Two Variable objects c and h. c is the updated cell state. h indicates the outgoing signal.

Return type

tuple

See the papers for details: Improved Semantic Representations From Tree-Structured Long Short-Term Memory Networks and A Fast Unified Model for Parsing and Sentence Understanding.

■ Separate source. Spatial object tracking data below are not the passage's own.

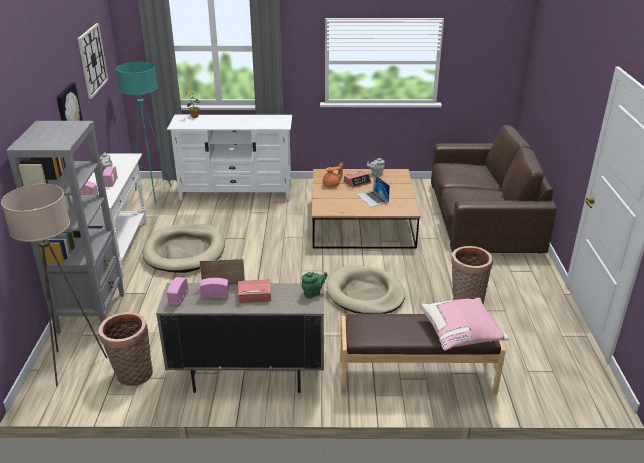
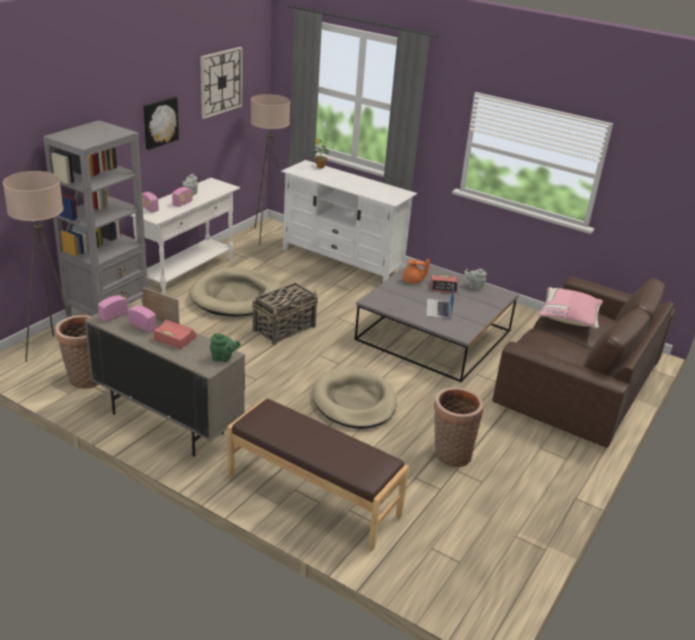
camera: 30 degrees right, 0 degrees up
(154, 193) = (267, 236): turquoise floor lamp -> beige floor lamp
(252, 261) = (285, 328): none -> basket
(362, 222) = (433, 335): brown coffee table -> grey coffee table
(461, 334) = (348, 464): pink pillow -> pink pillow (569, 318)

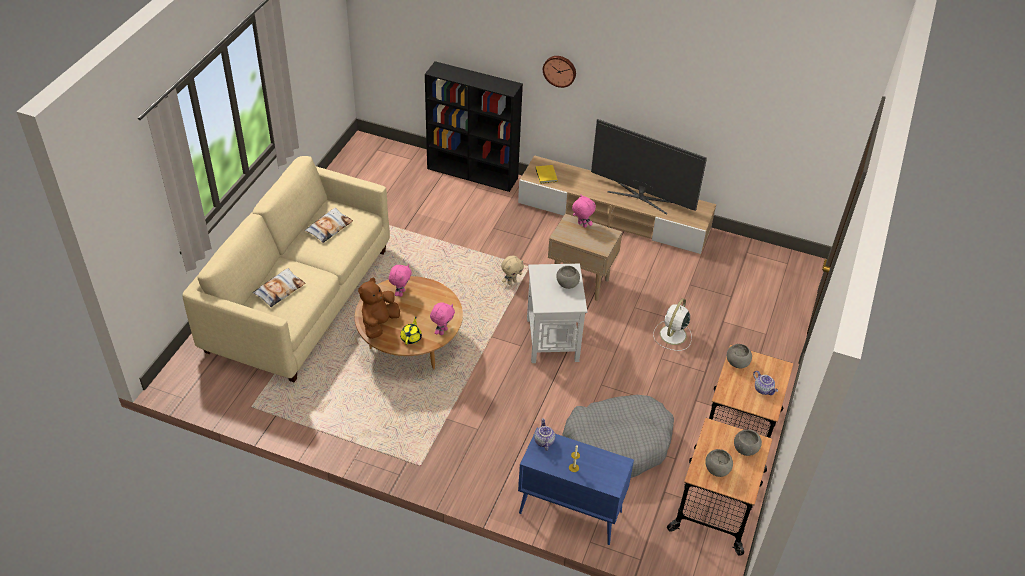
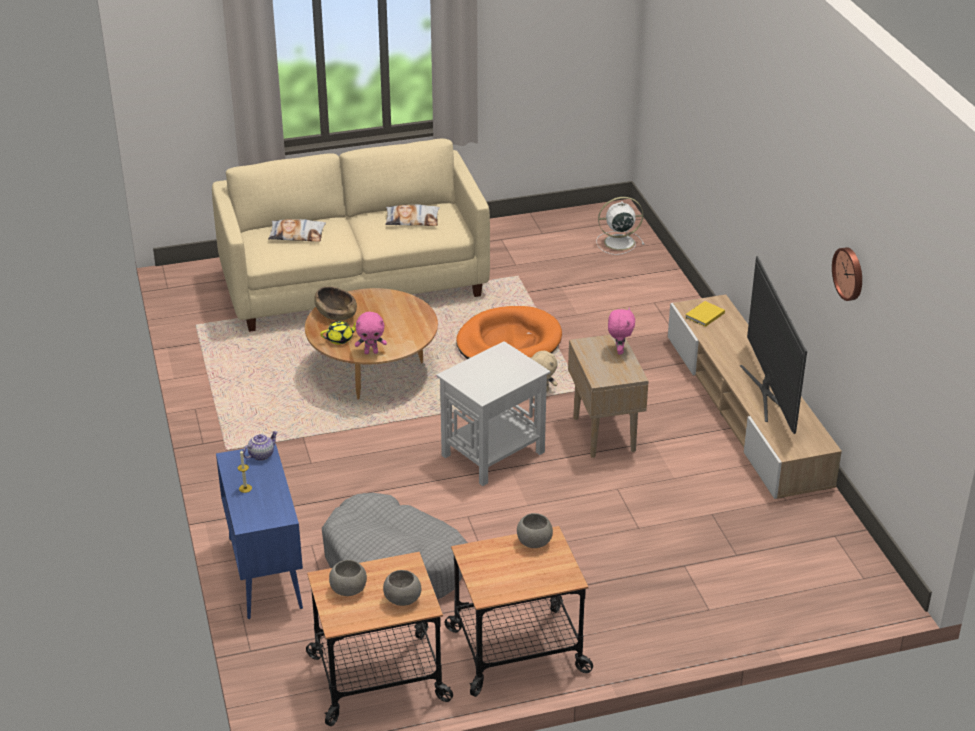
camera: 55 degrees right, 10 degrees down
(379, 324) = (336, 314): brown plush toy -> brown bowl
(401, 293) = (393, 306): pink plush toy -> none
(448, 268) = (508, 342): none -> orange dog bed
(473, 173) = (672, 291): black bookcase -> none
(560, 70) = (752, 176): wall clock -> wall clock (849, 273)
(567, 284) = (506, 376): grey bowl -> none
(672, 335) = (608, 536): white fan -> white fan (617, 242)
(763, 389) = (514, 578): teapot -> none

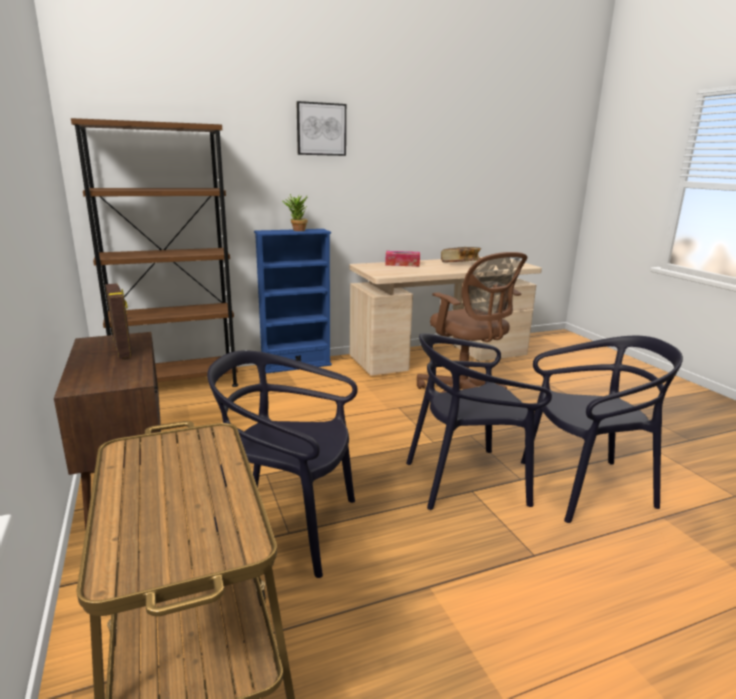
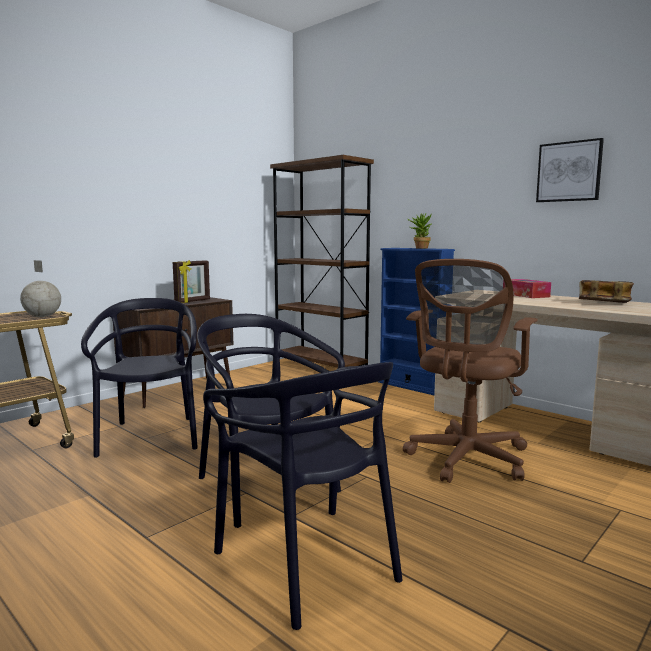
camera: 65 degrees right, 10 degrees down
(197, 442) = (43, 316): none -> globe
(321, 129) = (460, 147): picture -> picture (569, 171)

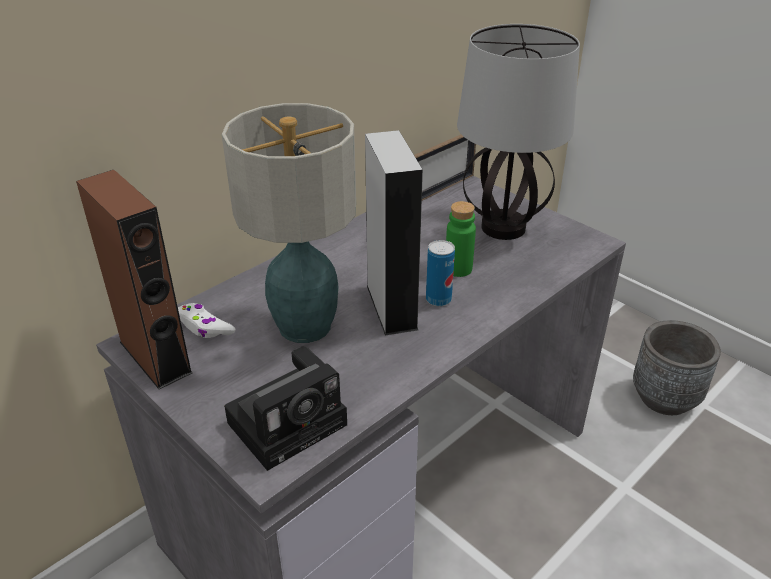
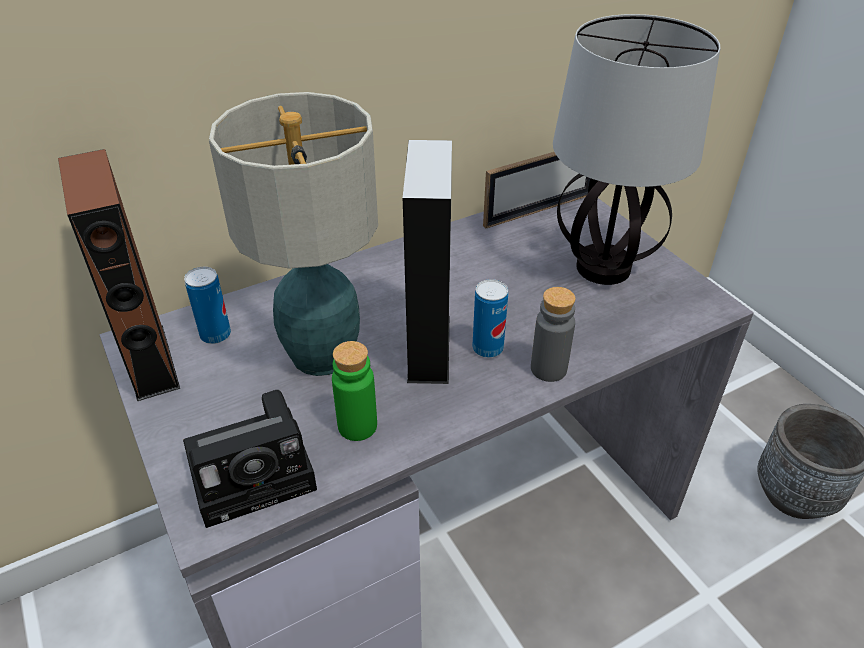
camera: 15 degrees right, 5 degrees up
(204, 327) = (215, 335): white game controller -> can
(458, 269) = (527, 312): green bottle -> green bottle (357, 426)
(492, 306) = (548, 369): none -> grey bottle

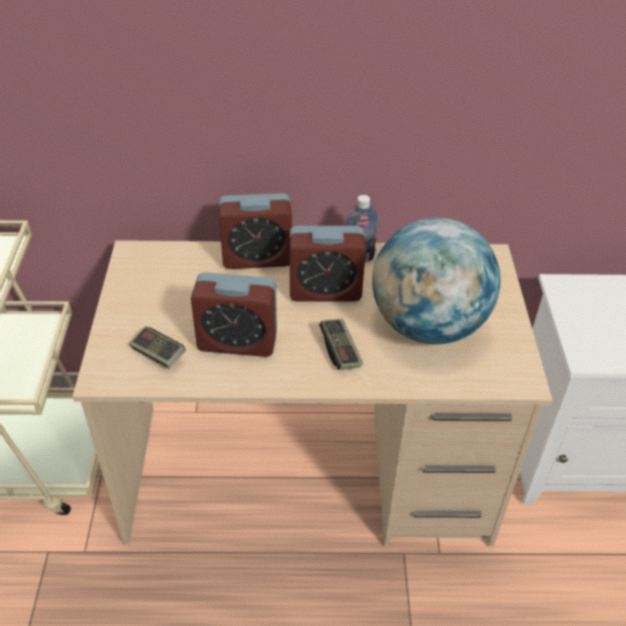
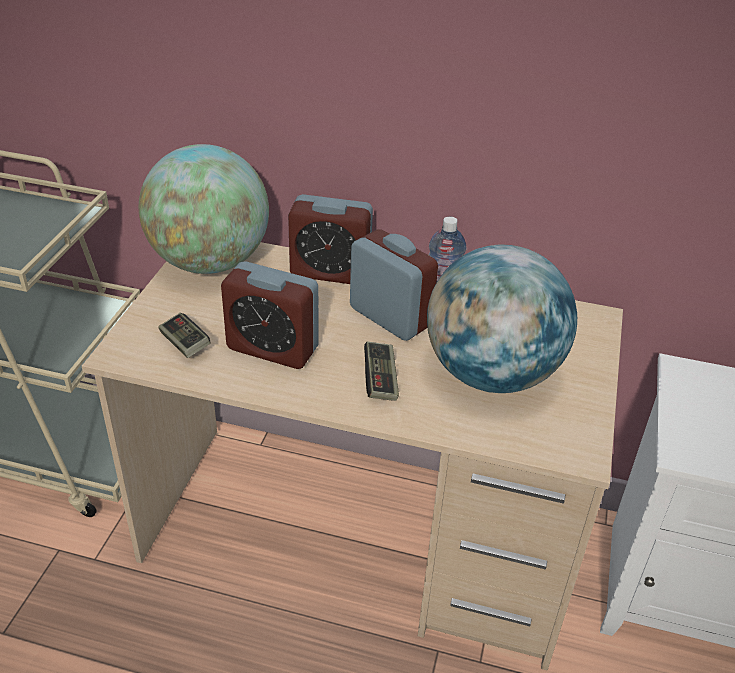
camera: 15 degrees right, 5 degrees down
(146, 270) = (209, 262): none -> globe
(325, 291) = (390, 317): alarm clock -> alarm clock turned 150 degrees counterclockwise

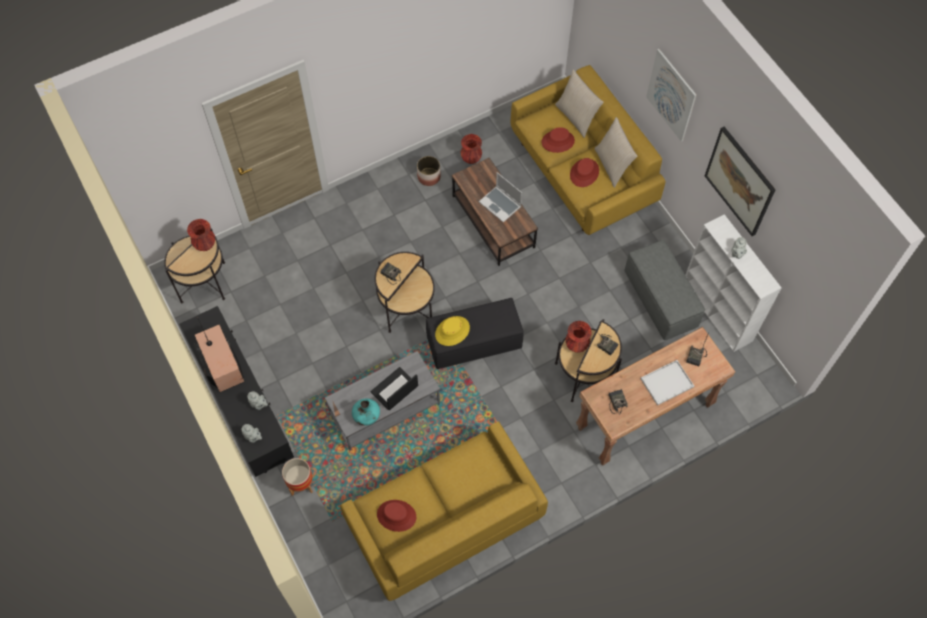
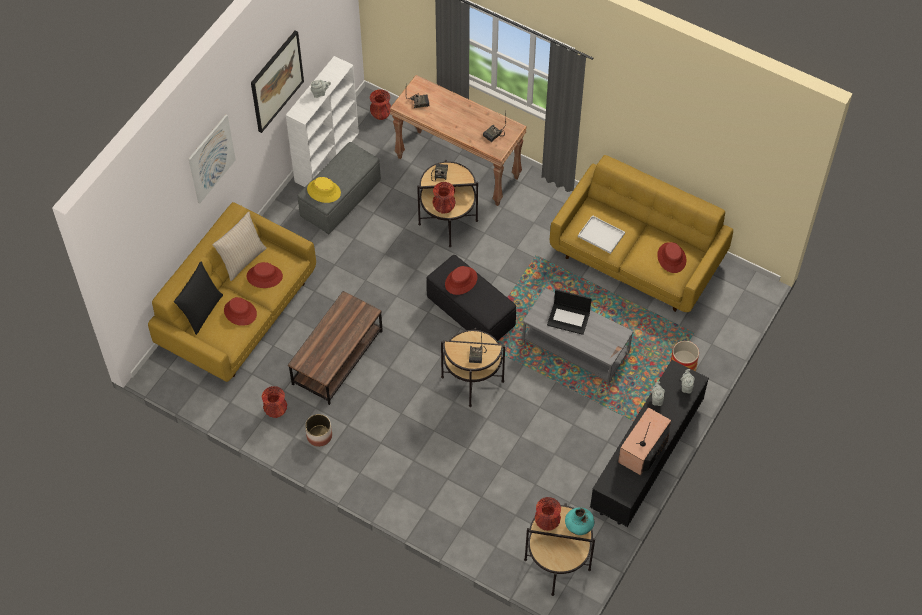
camera: 120 degrees left, 5 degrees down
(366, 416) = (606, 326): turquoise vase -> turquoise vase (579, 526)
(452, 331) = (489, 302): yellow hat -> yellow hat (324, 191)
(488, 320) = (461, 281): none -> red hat
(500, 204) = (336, 330): laptop -> none
(576, 117) = (201, 311): beige pillow -> black pillow
(667, 382) = (454, 111): white tray -> white tray (600, 235)
(747, 382) = (380, 114): none -> red vase

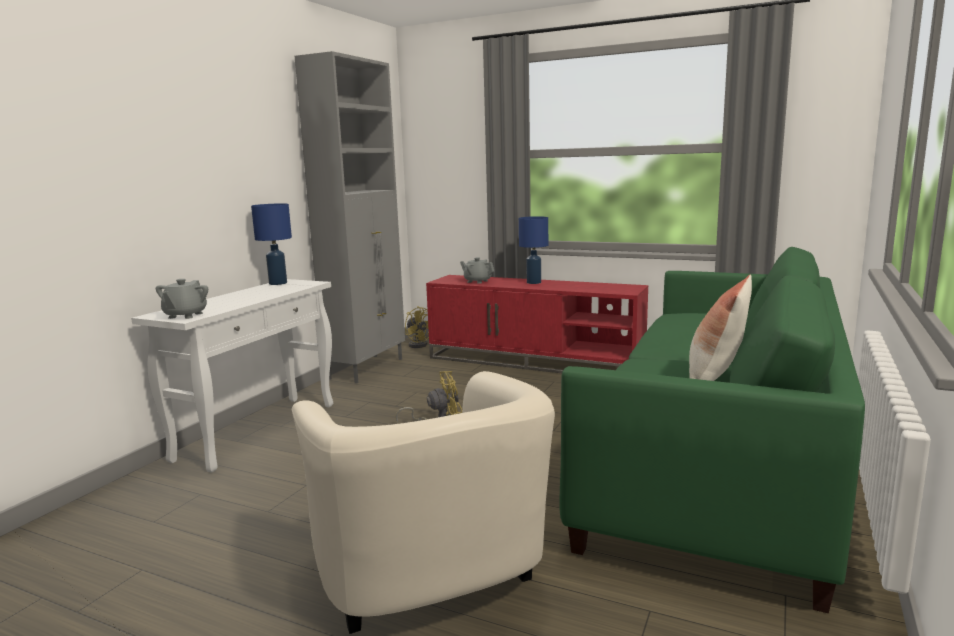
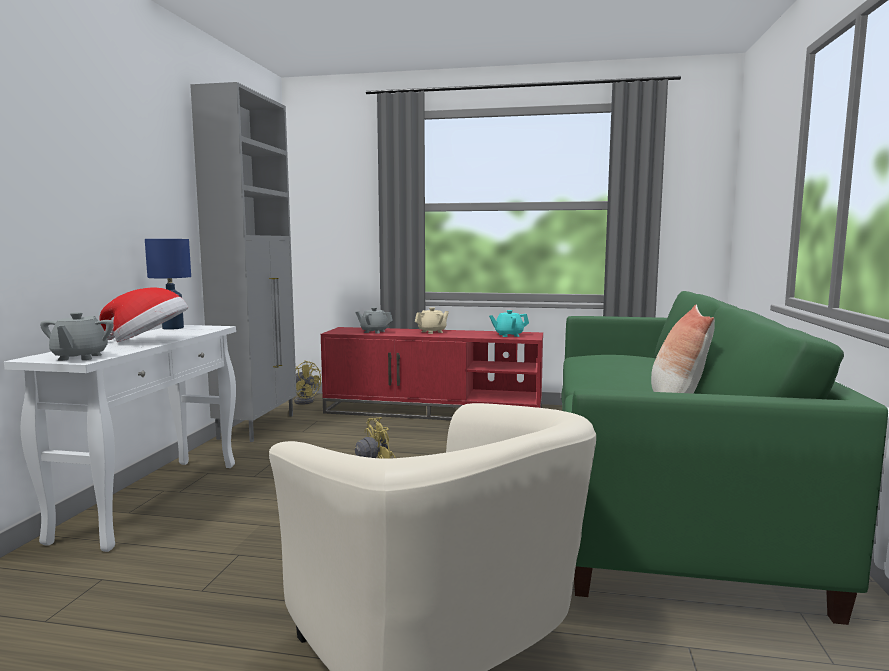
camera: 15 degrees left, 5 degrees down
(248, 298) = (149, 341): none -> hat
(533, 282) = (432, 332): blue table lamp -> beige teapot
(607, 288) = (508, 335): none -> turquoise teapot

Tai et al.’s N-Ary TreeLSTM is little extended in Bowman et al., and this link is based on the variant by Bowman et al. Specifically, eq. 10 in Tai et al. only has one \(W\) matrix to be applied to \(x\), consistently for all children. On the other hand, Bowman et al.’s model has multiple matrices, each of which affects the forget gate for each child’s cell individually.

Example

Assuming y is the current input signal, c is the previous cell state, and h is the previous output signal from an tree_lstm() function. Each of y, c and h has n_units channels. Using 2-ary (binary) TreeLSTM, most typical preparation of x is:

>>> model = chainer.Chain()
>>> with model.init_scope():
...   model.w = L.Linear(10, 5 * 10)
...   model.v1 = L.Linear(10, 5 * 10)
...   model.v2 = L.Linear(10, 5 * 10)
>>> y = np.random.uniform(-1, 1, (4, 10)).astype(np.float32)
>>> h1 = np.random.uniform(-1, 1, (4, 10)).astype(np.float32)
>>> h2 = np.random.uniform(-1, 1, (4, 10)).astype(np.float32)
>>> c1 = np.random.uniform(-1, 1, (4, 10)).astype(np.float32)
>>> c2 = np.random.uniform(-1, 1, (4, 10)).astype(np.float32)
>>> x = model.w(y) + model.v1(h1) + model.v2(h2)
>>> c, h = F.tree_lstm(c1, c2, x)

It corresponds to calculate the input sources \(a, i, o, f_{\text{1}}, f_{\text{2}}\) from the current input y and the children’s outputs h1 and h2. Different parameters are used for different kind of input sources.